## Material supplied
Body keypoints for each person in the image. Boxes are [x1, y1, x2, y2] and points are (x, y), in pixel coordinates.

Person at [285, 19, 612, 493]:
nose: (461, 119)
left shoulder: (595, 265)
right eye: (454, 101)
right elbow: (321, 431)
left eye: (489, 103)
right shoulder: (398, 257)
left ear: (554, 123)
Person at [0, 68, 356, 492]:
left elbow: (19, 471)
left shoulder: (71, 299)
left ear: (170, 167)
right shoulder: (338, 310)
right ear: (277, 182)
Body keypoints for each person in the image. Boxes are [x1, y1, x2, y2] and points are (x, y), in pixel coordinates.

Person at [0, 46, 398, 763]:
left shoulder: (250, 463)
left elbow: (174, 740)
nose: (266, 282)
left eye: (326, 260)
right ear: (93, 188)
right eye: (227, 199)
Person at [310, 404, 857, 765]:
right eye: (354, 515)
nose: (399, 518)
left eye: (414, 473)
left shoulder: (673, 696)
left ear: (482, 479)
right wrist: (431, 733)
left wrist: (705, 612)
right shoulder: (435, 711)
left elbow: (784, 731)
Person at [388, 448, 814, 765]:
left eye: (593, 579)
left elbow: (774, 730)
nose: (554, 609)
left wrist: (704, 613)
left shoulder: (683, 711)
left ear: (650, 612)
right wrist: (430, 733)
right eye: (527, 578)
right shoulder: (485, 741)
==
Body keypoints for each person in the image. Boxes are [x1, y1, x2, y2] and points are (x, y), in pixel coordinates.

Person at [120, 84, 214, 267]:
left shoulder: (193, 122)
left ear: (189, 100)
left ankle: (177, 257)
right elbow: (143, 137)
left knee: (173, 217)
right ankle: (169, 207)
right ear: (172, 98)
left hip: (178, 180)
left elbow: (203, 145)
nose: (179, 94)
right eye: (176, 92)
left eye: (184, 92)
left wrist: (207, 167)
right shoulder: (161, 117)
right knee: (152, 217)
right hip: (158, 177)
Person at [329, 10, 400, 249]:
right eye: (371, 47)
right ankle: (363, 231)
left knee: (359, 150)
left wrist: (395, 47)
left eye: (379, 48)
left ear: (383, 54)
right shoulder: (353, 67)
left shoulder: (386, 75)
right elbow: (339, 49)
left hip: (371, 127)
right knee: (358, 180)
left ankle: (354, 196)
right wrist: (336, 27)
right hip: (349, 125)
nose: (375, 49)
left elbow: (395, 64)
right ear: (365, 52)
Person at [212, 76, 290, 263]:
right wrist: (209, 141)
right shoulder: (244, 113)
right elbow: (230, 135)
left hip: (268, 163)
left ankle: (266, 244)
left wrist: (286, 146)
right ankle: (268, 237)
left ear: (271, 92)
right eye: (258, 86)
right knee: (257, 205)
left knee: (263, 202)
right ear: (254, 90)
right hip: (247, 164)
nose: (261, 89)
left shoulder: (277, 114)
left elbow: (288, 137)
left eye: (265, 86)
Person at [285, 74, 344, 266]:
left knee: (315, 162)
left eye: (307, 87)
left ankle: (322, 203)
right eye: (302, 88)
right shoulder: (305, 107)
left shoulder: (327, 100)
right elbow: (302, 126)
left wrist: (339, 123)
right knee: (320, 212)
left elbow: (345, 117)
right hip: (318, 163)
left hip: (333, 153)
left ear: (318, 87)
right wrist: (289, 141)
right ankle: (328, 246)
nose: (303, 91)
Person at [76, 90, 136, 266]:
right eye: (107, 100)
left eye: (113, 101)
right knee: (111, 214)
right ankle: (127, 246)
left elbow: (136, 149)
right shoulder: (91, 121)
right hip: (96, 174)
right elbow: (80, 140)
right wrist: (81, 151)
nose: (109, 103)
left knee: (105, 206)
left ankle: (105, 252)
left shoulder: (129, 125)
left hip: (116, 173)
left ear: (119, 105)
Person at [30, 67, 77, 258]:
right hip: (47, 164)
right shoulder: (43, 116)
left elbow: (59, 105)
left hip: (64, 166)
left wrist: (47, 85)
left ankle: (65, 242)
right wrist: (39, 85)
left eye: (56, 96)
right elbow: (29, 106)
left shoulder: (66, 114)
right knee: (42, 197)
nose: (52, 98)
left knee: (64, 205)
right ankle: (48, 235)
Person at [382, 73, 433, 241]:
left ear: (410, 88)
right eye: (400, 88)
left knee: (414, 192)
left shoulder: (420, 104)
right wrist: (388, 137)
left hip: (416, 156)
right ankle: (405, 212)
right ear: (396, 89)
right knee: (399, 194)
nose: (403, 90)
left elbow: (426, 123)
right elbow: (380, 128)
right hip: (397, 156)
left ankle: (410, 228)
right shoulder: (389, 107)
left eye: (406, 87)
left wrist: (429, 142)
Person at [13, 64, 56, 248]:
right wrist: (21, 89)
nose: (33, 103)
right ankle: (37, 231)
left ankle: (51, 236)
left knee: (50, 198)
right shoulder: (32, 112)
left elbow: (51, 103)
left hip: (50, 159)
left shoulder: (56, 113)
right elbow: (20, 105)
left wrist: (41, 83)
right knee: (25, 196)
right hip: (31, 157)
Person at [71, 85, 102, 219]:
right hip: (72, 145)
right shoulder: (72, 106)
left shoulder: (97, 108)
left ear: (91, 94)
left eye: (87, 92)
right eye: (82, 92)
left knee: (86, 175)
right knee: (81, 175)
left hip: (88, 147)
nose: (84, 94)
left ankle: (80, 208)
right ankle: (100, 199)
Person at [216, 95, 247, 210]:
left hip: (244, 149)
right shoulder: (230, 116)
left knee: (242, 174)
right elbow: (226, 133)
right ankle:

## Task prompt
Would you print exactly and only the lines of the material above that run from the line with "nose: (403, 90)" through the line with "right eye: (82, 92)", both included?

## Result for this exercise
nose: (403, 90)
left elbow: (426, 123)
right elbow: (380, 128)
right hip: (397, 156)
left ankle: (410, 228)
right shoulder: (389, 107)
left eye: (406, 87)
left wrist: (429, 142)
Person at [13, 64, 56, 248]:
right wrist: (21, 89)
nose: (33, 103)
right ankle: (37, 231)
left ankle: (51, 236)
left knee: (50, 198)
right shoulder: (32, 112)
left elbow: (51, 103)
left hip: (50, 159)
left shoulder: (56, 113)
right elbow: (20, 105)
left wrist: (41, 83)
right knee: (25, 196)
right hip: (31, 157)
Person at [71, 85, 102, 219]:
right hip: (72, 145)
right shoulder: (72, 106)
left shoulder: (97, 108)
left ear: (91, 94)
left eye: (87, 92)
right eye: (82, 92)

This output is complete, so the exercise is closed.